Hardships faced by civilians in Gaza stem from the conflict situation – including chaotic handling of aid by international bodies and the systematic commandeering of trucks and cargo by Hamas, which sells supplies at inflated prices in local markets.

A controversial August 2025 study by the UN-affiliated “Famine Review Committee” fueled this narrative, despite being widely criticized and discredited for methodological flaws and data manipulation. Israel enables rapid and unimpeded passage of relief into Gaza, as reflected in UN and World Food Programme statistics on functioning food markets and the availability of humanitarian goods.

Accusations of indiscriminate and disproportionate attacks and destruction by Israel in Gaza, disseminated by the Hamas disinformation machine, are readily amplified by sympathetic politicians and media. In reality, the Jewish state undertakes significant efforts, consistent with international humanitarian law, to warn civilians and remove them from combat areas – even as Hamas deliberately embeds its terror infrastructure and operatives in homes, schools, hospitals, high-rises, and an extensive tunnel network beneath civilian neighborhoods. International law explicitly prohibits such use of human shields. Property used for acts of terror constitutes a legitimate military target.

To fixate on flawed accusations against Israel while ignoring genuine, massive atrocities elsewhere is to repeat ominous historical precedents. This inversion of human-rights values, aimed solely at singling out Israel, should be obvious – but sadly, it is not.

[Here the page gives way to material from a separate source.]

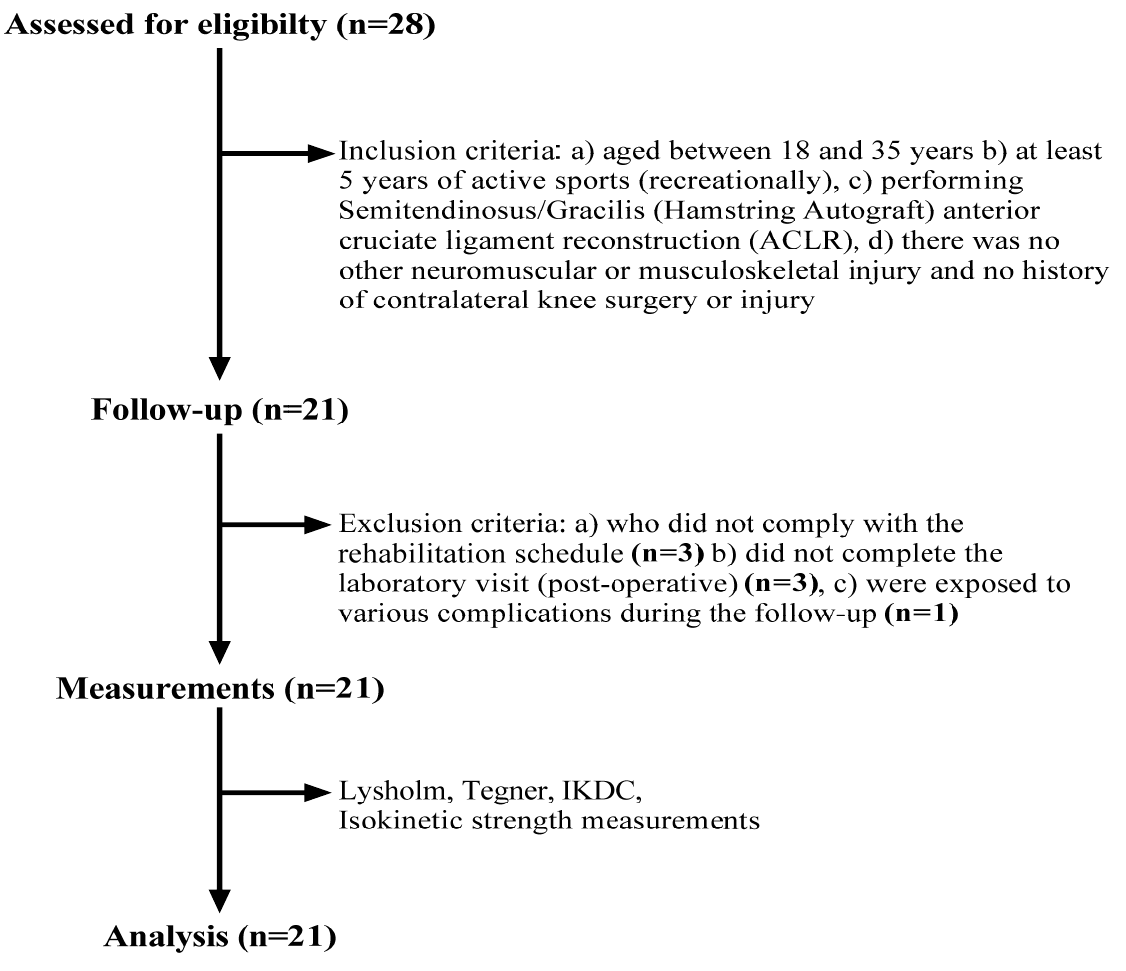
Figure 1. Flow chart diagram: description of the study population and inclusion and exclusion cri- teria.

The author is director of the Jerusalem Center for Security and Foreign Affairs and head of the Global Law Forum. He participated in negotiating and drafting the Oslo Accords with the Palestinians, as well as peace treaties with Egypt, Jordan, and Lebanon, as well as having served as legal adviser and deputy director-general of Israel’s Foreign Ministry and as its ambassador to Canada.